Department of Soil and Crop Sciences, 2474 TAMU, Texas A&M University, College Station, TX 77843-2474, USA.
BMC Genomics. 2013 Mar 28;14:208. doi: 10.1186/1471-2164-14-208.
Cotton, one of the world's leading crops, is important to the world's textile and energy industries, and is a model species for studies of plant polyploidization, cellulose biosynthesis and cell wall biogenesis. Here, we report the construction of a plant-transformation-competent binary bacterial artificial chromosome (BIBAC) library and comparative genome sequence analysis of polyploid Upland cotton (Gossypium hirsutum L.) with one of its diploid putative progenitor species, G. raimondii Ulbr.

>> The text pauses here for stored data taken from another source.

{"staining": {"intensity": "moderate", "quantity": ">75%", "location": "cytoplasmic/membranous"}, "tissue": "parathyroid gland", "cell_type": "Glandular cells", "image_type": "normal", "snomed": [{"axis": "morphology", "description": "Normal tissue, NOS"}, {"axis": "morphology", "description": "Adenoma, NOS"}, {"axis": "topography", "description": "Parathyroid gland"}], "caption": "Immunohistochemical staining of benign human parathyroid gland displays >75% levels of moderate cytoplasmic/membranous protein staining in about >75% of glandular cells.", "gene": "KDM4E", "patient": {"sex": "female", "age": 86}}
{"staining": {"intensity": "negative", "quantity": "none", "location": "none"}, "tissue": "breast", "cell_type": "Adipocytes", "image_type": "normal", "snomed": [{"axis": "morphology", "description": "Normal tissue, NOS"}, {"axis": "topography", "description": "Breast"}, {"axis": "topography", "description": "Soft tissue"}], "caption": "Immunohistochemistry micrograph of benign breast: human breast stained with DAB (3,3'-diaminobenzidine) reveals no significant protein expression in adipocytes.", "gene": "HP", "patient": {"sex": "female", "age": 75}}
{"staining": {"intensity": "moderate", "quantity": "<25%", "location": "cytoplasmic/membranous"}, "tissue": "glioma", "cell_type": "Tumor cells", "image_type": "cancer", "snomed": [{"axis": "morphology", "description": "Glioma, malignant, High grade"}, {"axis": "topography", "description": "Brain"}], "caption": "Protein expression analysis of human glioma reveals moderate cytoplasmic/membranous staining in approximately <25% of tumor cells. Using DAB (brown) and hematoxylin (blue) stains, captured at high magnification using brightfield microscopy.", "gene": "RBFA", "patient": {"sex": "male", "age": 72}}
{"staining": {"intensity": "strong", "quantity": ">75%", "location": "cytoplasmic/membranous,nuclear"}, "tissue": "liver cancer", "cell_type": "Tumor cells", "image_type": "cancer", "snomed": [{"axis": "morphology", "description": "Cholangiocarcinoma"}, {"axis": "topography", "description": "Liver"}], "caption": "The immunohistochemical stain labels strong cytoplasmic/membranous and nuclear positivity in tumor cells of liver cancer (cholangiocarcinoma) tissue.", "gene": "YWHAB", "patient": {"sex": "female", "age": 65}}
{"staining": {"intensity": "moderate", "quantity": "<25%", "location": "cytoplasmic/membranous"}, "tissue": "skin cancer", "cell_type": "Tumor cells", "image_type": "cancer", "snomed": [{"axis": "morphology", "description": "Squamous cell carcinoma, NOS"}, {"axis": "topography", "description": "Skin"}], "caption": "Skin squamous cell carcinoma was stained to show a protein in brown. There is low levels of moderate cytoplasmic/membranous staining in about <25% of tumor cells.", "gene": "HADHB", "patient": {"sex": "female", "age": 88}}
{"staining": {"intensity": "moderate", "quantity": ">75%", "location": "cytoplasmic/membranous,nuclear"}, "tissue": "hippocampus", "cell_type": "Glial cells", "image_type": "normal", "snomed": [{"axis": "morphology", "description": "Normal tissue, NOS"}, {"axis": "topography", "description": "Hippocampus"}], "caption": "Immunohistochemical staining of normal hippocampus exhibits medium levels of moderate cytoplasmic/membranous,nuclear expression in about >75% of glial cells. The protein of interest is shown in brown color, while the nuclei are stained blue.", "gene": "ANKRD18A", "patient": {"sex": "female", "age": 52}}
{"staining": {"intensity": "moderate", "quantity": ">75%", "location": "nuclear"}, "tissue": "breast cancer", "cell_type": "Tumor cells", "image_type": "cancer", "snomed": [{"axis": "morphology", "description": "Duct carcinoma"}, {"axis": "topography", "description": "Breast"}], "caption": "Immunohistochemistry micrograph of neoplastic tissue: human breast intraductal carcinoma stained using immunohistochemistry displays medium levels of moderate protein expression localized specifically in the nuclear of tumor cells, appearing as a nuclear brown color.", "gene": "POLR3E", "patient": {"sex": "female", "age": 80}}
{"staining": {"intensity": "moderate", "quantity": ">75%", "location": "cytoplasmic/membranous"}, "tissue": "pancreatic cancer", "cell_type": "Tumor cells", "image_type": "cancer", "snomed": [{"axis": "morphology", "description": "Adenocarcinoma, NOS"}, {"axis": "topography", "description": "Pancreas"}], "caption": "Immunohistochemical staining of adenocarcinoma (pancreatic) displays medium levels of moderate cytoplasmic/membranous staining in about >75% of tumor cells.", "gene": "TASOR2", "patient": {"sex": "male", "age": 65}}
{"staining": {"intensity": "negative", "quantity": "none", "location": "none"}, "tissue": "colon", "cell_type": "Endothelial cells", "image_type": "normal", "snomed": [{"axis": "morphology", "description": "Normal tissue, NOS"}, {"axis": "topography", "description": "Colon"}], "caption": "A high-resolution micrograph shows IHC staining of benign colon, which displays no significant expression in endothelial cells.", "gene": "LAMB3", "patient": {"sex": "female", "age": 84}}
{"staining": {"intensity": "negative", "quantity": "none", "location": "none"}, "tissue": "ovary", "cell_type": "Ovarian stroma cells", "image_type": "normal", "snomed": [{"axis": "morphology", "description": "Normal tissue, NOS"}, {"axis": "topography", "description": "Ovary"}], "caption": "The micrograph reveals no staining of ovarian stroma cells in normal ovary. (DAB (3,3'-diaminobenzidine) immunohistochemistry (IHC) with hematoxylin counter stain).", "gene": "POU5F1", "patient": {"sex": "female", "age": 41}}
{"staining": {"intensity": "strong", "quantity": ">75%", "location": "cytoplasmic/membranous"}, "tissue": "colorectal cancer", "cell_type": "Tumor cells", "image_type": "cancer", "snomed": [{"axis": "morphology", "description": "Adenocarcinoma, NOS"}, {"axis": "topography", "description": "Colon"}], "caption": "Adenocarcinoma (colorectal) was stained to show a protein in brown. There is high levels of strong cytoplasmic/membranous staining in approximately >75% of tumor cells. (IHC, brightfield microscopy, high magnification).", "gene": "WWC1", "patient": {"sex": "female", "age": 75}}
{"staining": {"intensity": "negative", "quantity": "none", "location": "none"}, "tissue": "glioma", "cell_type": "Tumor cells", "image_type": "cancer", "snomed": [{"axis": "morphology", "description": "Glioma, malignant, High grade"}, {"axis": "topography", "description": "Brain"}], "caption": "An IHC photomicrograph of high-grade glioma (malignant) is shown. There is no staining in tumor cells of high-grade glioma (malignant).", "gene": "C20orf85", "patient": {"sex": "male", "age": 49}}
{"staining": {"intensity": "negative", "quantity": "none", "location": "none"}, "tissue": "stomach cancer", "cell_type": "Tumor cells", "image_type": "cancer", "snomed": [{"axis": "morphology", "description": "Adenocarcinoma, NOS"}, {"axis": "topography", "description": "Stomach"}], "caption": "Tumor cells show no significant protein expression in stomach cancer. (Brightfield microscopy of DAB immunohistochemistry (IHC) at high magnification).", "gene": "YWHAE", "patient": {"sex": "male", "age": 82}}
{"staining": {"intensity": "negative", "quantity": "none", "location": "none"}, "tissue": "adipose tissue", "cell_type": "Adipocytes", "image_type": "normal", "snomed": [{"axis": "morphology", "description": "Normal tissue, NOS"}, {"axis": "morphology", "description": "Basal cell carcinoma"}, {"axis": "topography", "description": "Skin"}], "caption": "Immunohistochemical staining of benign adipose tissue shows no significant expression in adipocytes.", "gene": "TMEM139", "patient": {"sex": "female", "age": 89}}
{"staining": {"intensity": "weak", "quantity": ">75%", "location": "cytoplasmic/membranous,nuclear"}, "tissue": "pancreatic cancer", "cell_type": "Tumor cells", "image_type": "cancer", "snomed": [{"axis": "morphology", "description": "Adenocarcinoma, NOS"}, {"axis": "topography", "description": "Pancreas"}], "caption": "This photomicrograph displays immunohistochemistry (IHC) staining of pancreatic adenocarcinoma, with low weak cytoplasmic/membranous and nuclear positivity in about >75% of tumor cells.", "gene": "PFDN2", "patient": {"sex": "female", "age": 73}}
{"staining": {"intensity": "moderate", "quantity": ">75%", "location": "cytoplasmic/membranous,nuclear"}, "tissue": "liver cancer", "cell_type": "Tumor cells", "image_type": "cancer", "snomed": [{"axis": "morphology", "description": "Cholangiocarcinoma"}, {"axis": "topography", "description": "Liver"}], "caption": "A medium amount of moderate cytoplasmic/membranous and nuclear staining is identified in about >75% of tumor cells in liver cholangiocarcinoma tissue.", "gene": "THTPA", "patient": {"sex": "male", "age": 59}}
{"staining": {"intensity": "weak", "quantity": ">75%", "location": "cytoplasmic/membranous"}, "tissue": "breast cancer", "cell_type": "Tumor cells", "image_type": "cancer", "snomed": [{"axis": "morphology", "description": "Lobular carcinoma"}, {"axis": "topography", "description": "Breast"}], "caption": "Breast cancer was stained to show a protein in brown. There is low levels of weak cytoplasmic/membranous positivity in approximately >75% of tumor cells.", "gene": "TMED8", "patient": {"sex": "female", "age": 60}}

We constructed the cotton BIBAC library in a vector competent for high-molecular-weight DNA transformation in different plant species through either Agrobacterium or particle bombardment. The library contains 76,800 clones with an average insert size of 135 kb, providing an approximate 99% probability of obtaining at least one positive clone from the library using a single-copy probe. The quality and utility of the library were verified by identifying BIBACs containing genes important for fiber development, fiber cellulose biosynthesis, seed fatty acid metabolism, cotton-nematode interaction, and bacterial blight resistance. In order to gain an insight into the Upland cotton genome and its relationship with G. raimondii, we sequenced nearly 10,000 BIBAC ends (BESs) randomly selected from the library, generating approximately one BES for every 250 kb along the Upland cotton genome. The retroelement Gypsy/DIRS1 family predominates in the Upland cotton genome, accounting for over 77% of all transposable elements. From the BESs, we identified 1,269 simple sequence repeats (SSRs), of which 1,006 were new, thus providing additional markers for cotton genome research. Surprisingly, comparative sequence analysis showed that Upland cotton is much more diverged from G. raimondii at the genomic sequence level than expected. There seems to be no significant difference between the relationships of the Upland cotton D- and A-subgenomes with the G. raimondii genome, even though G. raimondii contains a D genome (D5).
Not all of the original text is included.